● **Exercise passage**
++++++++++

Hull v. Rossi

13 Cal. App. 4th 1763, 17 Cal. Rptr. 2d 457, 93 Daily Journal DAR 3129, 93 Cal. Daily Op. Serv. 1774, 1993 Cal. App. LEXIS 228
CourtCalifornia Court of Appeal
DecidedMarch 9, 1993
DocketNo. B061652
StatusPublished
Cited by33 cases

This text of 13 Cal. App. 4th 1763 (Hull v. Rossi) is published on Counsel Stack Legal Research, covering California Court of Appeal primary law. Counsel Stack provides free access to over 12 million legal documents including statutes, case law, regulations, and constitutions.

Bluebook
Hull v. Rossi, 13 Cal. App. 4th 1763, 17 Cal. Rptr. 2d 457, 93 Daily Journal DAR 3129, 93 Cal. Daily Op. Serv. 1774, 1993 Cal. App. LEXIS 228 (Cal. Ct. App. 1993).

Opinions

Opinion

STONE (S. J.), P. J.

Here we hold that the trial court abused its discretion in denying attorney fees to real parties in interest for defense of a writ of mandate brought pursuant to Elections Code section 5025. We reverse the trial court’s order.

Jeffrey Young and Joanne Miller appeal from denial of their motion for attorney fees under Code of Civil Procedure section 1021.5.1 In the spring of 1991 a fierce electoral battle took place in the City of Santa Barbara (City) concerning the future of the City’s water supply. Appellants signed two ballot arguments which appeared in the official voters’ pamphlet for the June 4, 1991 special election. Their argument supported Measure “S-91,” which advocated development of a water desalination plant by the City as an alternative to importation of water from northern California through the state water project. Appellants’ argument against Measure “T-91” opposed a bond measure to fund City participation in the state water project.

Respondents Diana P. Hull and Howard B. Walsh are members of “We Want Water” (WET), which sponsored, funded and supported Measure T-91. Respondents and WET filed a petition for writ of mandate in the superior court, pursuant to Elections Code section 5025, seeking to have 18 separate statements stricken from appellants’ ballot arguments as “false and misleading.” The city clerk was named as respondent in the petition, and appellants were named as real parties in interest, pursuant to Elections Code section 5025.

Respondents’ petition for writ of mandate contained a declaration of James Stubchaer, a former local water official, chairman of the regional water quality control board (Central Coast Region), and former president of the state water contractors, an organization which advises on the administration of the state water project. Mr. Stubchaer gave his opinion why he found appellants’ ballot arguments “false and misleading.”

++++++++++

● **Records provided**
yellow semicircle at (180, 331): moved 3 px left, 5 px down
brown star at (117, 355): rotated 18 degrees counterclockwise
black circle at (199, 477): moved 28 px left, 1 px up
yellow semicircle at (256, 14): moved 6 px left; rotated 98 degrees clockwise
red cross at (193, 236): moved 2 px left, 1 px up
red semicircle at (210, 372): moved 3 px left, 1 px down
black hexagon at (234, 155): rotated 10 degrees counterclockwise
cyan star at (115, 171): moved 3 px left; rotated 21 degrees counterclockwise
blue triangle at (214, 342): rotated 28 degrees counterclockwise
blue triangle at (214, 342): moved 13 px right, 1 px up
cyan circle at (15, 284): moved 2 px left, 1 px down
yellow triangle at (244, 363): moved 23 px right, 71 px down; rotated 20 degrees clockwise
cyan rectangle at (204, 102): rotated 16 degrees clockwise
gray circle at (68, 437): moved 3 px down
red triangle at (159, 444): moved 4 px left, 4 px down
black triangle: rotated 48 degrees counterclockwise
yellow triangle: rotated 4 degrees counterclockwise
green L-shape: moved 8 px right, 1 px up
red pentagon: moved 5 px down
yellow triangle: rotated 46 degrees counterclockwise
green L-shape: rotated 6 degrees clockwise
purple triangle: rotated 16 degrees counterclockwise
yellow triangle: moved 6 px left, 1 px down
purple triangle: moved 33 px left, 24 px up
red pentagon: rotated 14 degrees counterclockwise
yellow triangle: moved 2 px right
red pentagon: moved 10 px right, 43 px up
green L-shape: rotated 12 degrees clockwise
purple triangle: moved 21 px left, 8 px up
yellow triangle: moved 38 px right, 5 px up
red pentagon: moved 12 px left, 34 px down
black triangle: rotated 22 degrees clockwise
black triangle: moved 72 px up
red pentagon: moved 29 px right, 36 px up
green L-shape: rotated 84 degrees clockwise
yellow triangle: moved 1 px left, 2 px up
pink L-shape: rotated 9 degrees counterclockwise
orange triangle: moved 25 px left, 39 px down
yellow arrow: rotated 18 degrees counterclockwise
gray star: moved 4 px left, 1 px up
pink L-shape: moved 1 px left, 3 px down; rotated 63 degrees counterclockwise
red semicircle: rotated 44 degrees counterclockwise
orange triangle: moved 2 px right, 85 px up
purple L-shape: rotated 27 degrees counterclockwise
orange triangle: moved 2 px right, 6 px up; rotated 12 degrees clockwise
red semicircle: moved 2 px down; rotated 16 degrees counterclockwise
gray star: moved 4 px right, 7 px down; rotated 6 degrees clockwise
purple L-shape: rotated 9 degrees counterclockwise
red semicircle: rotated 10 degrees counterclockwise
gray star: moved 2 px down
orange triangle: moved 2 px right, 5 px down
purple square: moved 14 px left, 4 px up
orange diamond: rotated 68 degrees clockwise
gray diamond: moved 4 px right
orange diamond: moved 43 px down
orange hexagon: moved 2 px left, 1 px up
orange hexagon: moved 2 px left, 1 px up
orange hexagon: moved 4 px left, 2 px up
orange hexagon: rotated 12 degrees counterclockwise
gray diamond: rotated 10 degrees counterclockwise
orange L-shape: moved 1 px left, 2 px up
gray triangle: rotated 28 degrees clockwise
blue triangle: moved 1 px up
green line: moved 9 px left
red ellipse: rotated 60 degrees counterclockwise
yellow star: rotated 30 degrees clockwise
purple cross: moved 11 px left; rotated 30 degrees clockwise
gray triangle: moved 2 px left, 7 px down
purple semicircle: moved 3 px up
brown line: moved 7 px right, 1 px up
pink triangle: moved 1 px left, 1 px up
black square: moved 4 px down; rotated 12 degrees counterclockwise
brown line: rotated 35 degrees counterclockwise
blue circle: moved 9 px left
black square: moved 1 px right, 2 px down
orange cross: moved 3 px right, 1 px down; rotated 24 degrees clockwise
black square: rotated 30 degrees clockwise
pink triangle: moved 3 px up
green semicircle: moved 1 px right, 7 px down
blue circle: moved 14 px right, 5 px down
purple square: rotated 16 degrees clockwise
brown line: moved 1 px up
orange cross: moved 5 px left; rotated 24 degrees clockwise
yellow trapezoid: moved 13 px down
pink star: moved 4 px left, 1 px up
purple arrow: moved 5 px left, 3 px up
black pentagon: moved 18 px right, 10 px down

++++++++++

● **Exercise directions**
Could you repeat the part of the Hull v. Rossi page above that opens with the words "This text of" and closes with "Ct. App. 1993).", swapping "free access" for "open access"?

● **Expected answer**
This text of 13 Cal. App. 4th 1763 (Hull v. Rossi) is published on Counsel Stack Legal Research, covering California Court of Appeal primary law. Counsel Stack provides open access to over 12 million legal documents including statutes, case law, regulations, and constitutions.

Bluebook
Hull v. Rossi, 13 Cal. App. 4th 1763, 17 Cal. Rptr. 2d 457, 93 Daily Journal DAR 3129, 93 Cal. Daily Op. Serv. 1774, 1993 Cal. App. LEXIS 228 (Cal. Ct. App. 1993).